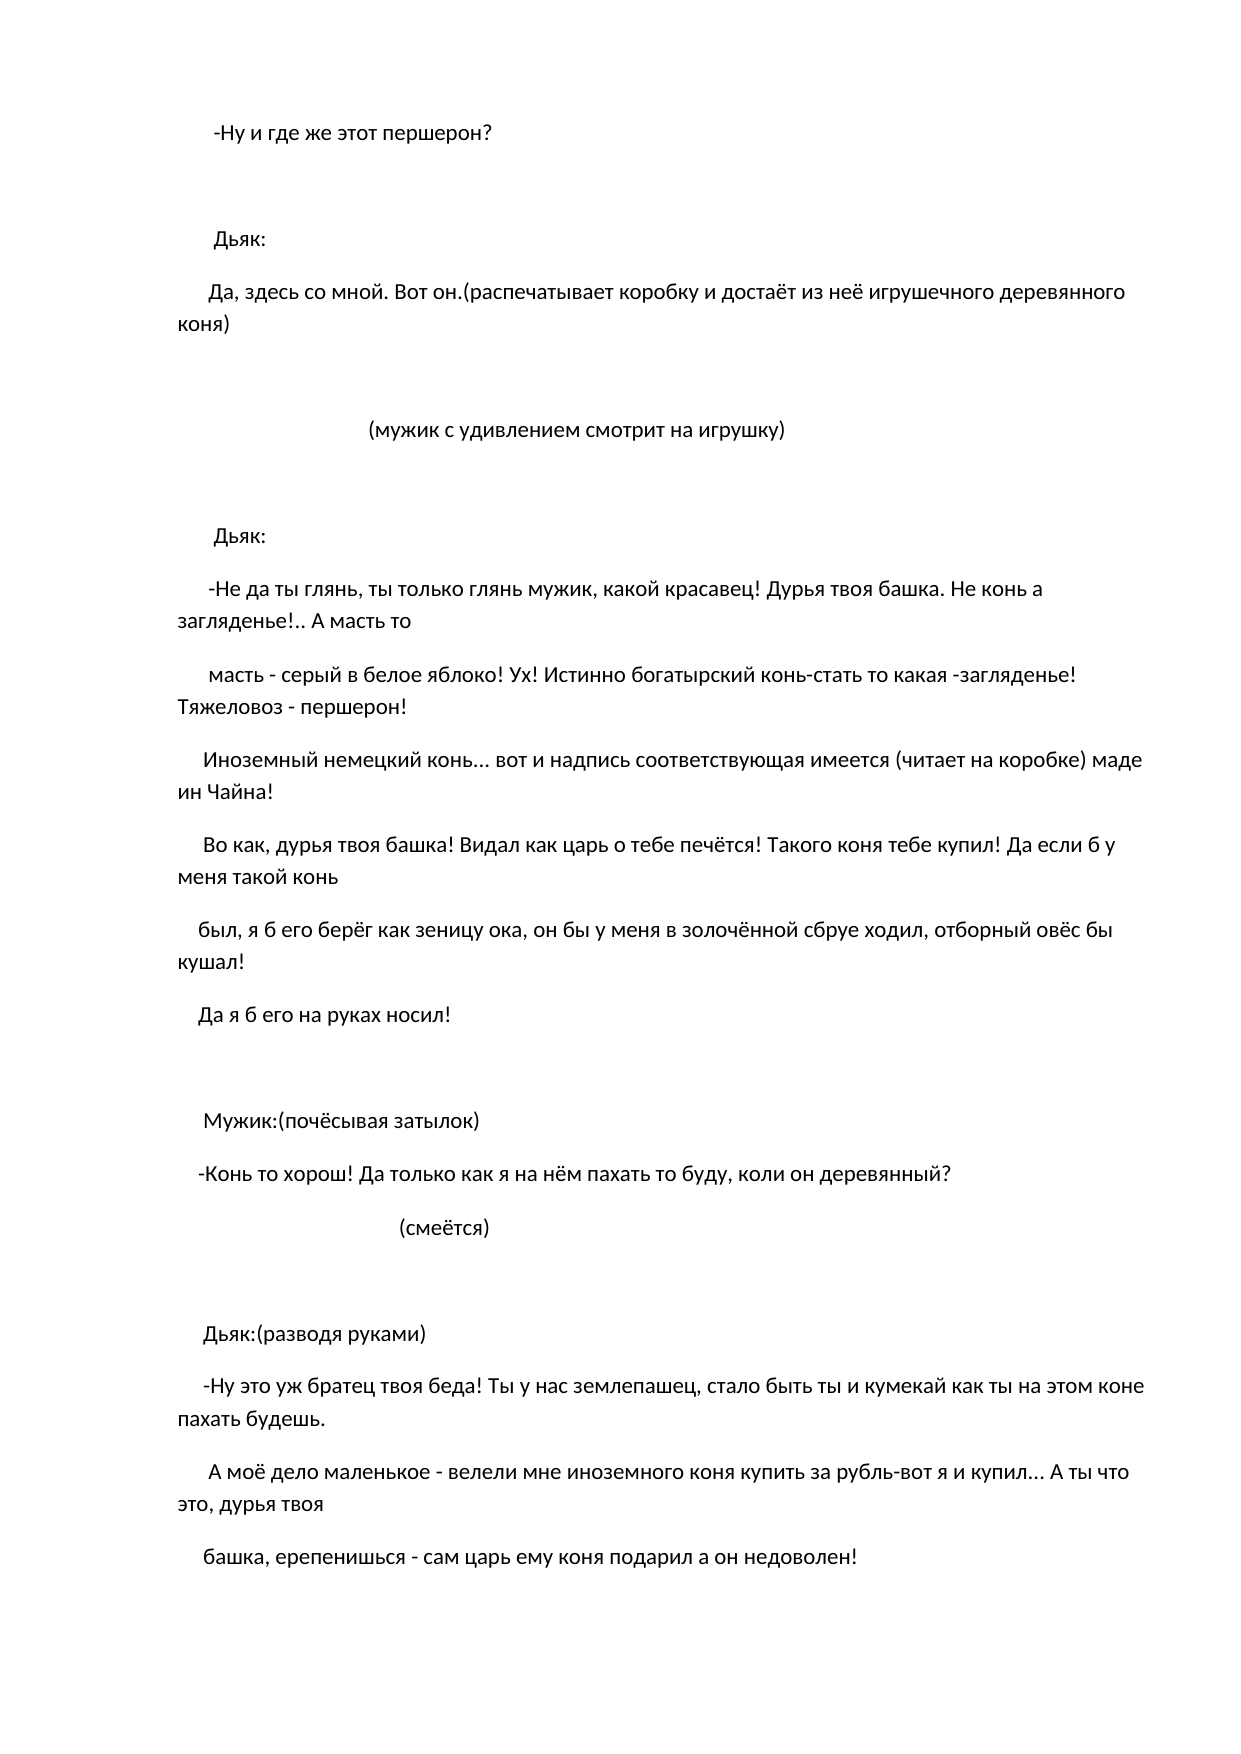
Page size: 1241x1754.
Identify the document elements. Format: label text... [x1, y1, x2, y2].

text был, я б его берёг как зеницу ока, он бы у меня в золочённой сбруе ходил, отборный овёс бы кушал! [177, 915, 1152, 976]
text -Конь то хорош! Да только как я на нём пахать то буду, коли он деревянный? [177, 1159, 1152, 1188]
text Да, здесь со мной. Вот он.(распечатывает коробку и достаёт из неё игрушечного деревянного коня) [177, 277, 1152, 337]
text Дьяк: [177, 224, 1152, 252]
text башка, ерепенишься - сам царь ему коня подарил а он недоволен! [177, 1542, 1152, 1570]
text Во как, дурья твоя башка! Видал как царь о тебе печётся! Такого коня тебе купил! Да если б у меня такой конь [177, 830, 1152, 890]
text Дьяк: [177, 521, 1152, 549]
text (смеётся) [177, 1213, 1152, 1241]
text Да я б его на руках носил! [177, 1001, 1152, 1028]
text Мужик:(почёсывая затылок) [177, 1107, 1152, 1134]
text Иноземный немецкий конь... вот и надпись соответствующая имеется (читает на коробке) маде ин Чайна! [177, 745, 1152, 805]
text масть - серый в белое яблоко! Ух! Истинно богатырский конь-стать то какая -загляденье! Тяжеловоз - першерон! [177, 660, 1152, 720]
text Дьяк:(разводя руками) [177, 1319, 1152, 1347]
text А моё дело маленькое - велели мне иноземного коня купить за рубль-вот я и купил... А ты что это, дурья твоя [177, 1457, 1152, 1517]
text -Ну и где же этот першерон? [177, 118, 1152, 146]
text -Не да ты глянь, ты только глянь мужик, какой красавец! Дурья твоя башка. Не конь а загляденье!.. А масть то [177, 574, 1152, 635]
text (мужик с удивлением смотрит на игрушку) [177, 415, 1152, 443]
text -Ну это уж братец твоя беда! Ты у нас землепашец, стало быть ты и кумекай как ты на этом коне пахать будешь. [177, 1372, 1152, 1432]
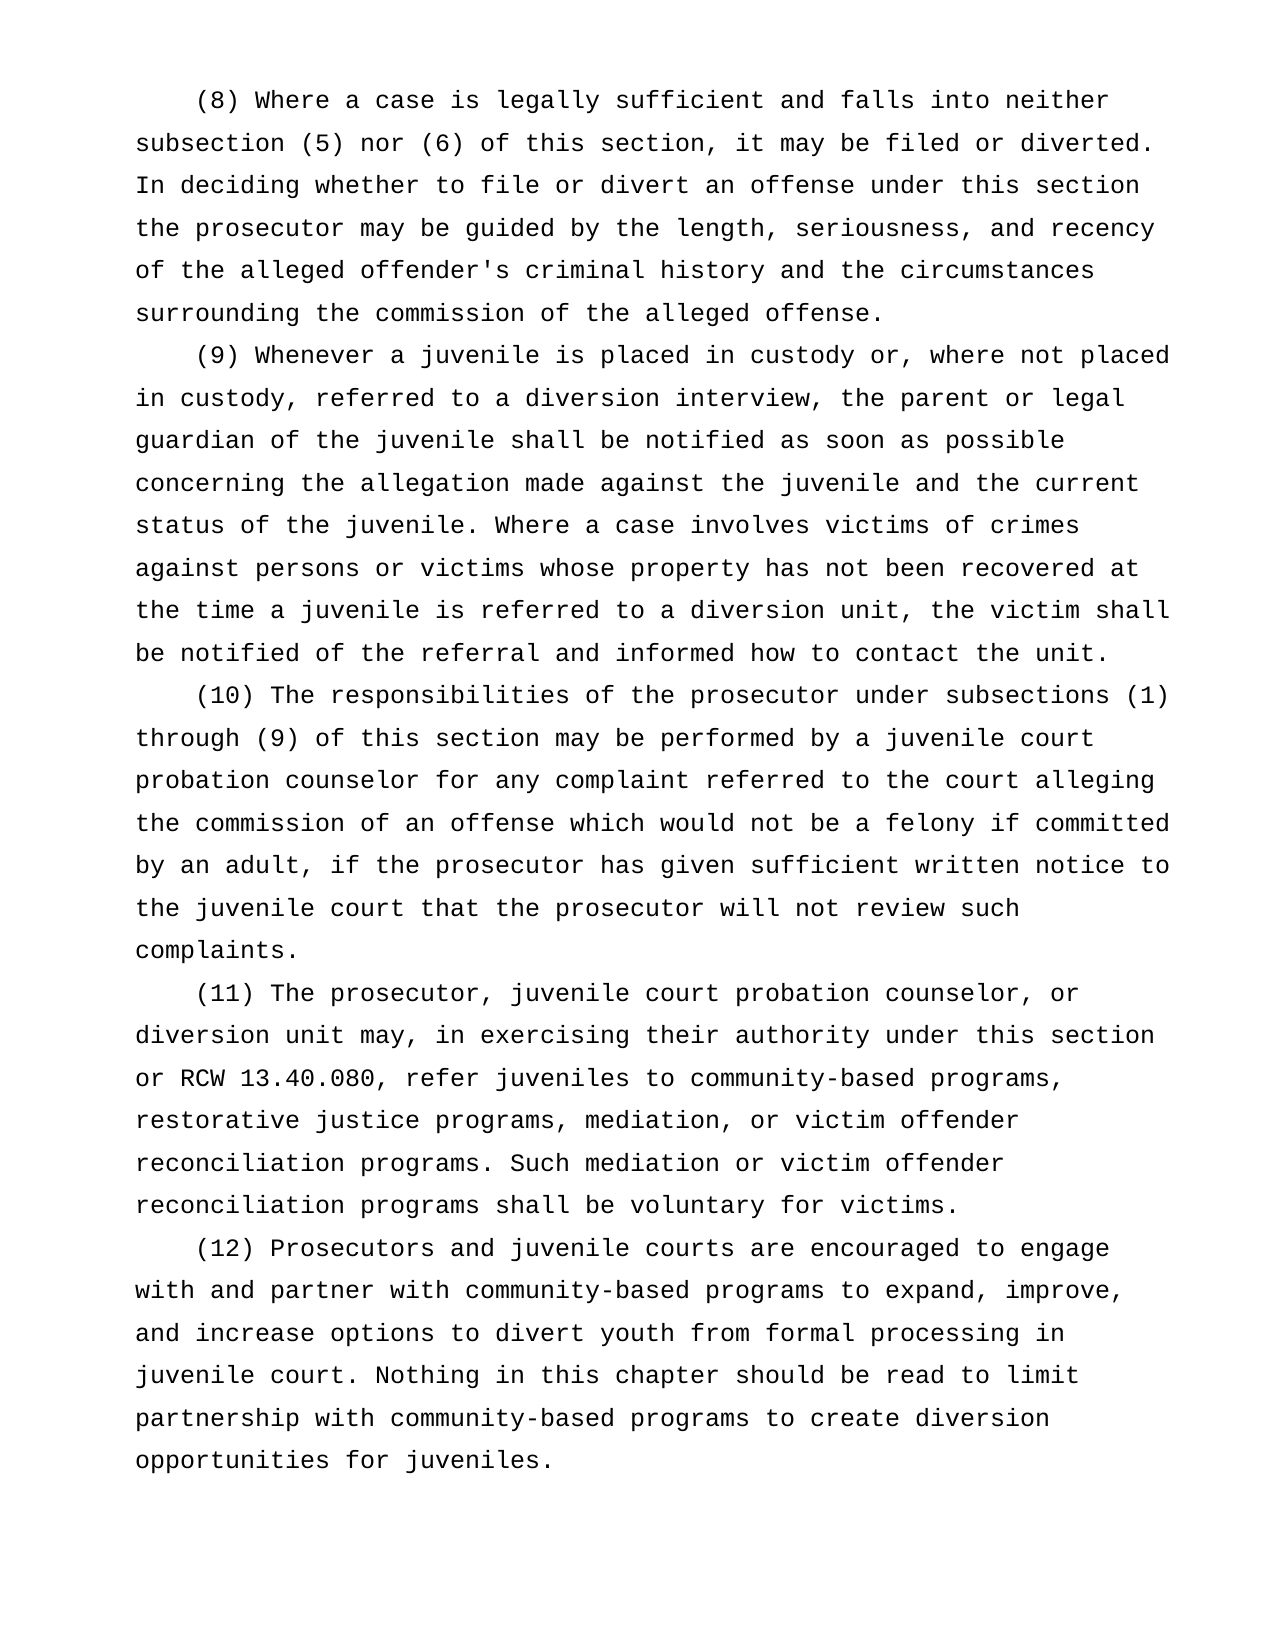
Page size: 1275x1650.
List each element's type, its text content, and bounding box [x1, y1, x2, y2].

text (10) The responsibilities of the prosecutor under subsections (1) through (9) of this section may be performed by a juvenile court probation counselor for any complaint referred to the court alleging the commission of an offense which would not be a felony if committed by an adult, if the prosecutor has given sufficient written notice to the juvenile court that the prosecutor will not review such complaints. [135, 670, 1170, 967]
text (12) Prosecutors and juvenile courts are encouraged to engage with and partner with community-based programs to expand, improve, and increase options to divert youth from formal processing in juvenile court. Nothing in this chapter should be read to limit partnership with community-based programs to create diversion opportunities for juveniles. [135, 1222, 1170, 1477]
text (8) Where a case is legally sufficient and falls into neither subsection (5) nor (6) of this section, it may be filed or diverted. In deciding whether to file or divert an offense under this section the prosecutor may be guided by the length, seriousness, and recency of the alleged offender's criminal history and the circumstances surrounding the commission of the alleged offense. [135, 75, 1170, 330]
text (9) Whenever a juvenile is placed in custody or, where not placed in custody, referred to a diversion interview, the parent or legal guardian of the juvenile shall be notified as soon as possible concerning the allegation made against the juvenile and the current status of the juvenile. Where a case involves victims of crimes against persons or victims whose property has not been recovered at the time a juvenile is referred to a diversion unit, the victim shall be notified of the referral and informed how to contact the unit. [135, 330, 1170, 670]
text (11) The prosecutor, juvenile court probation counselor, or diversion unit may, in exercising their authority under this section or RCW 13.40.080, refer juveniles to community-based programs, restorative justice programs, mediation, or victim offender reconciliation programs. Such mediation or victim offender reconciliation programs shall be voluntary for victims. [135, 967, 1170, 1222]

_YOUR GOAL_: In the entries above, count each line holding "купил" and report the total and nothing more.

_ANSWER TO THE EXERCISE_: 2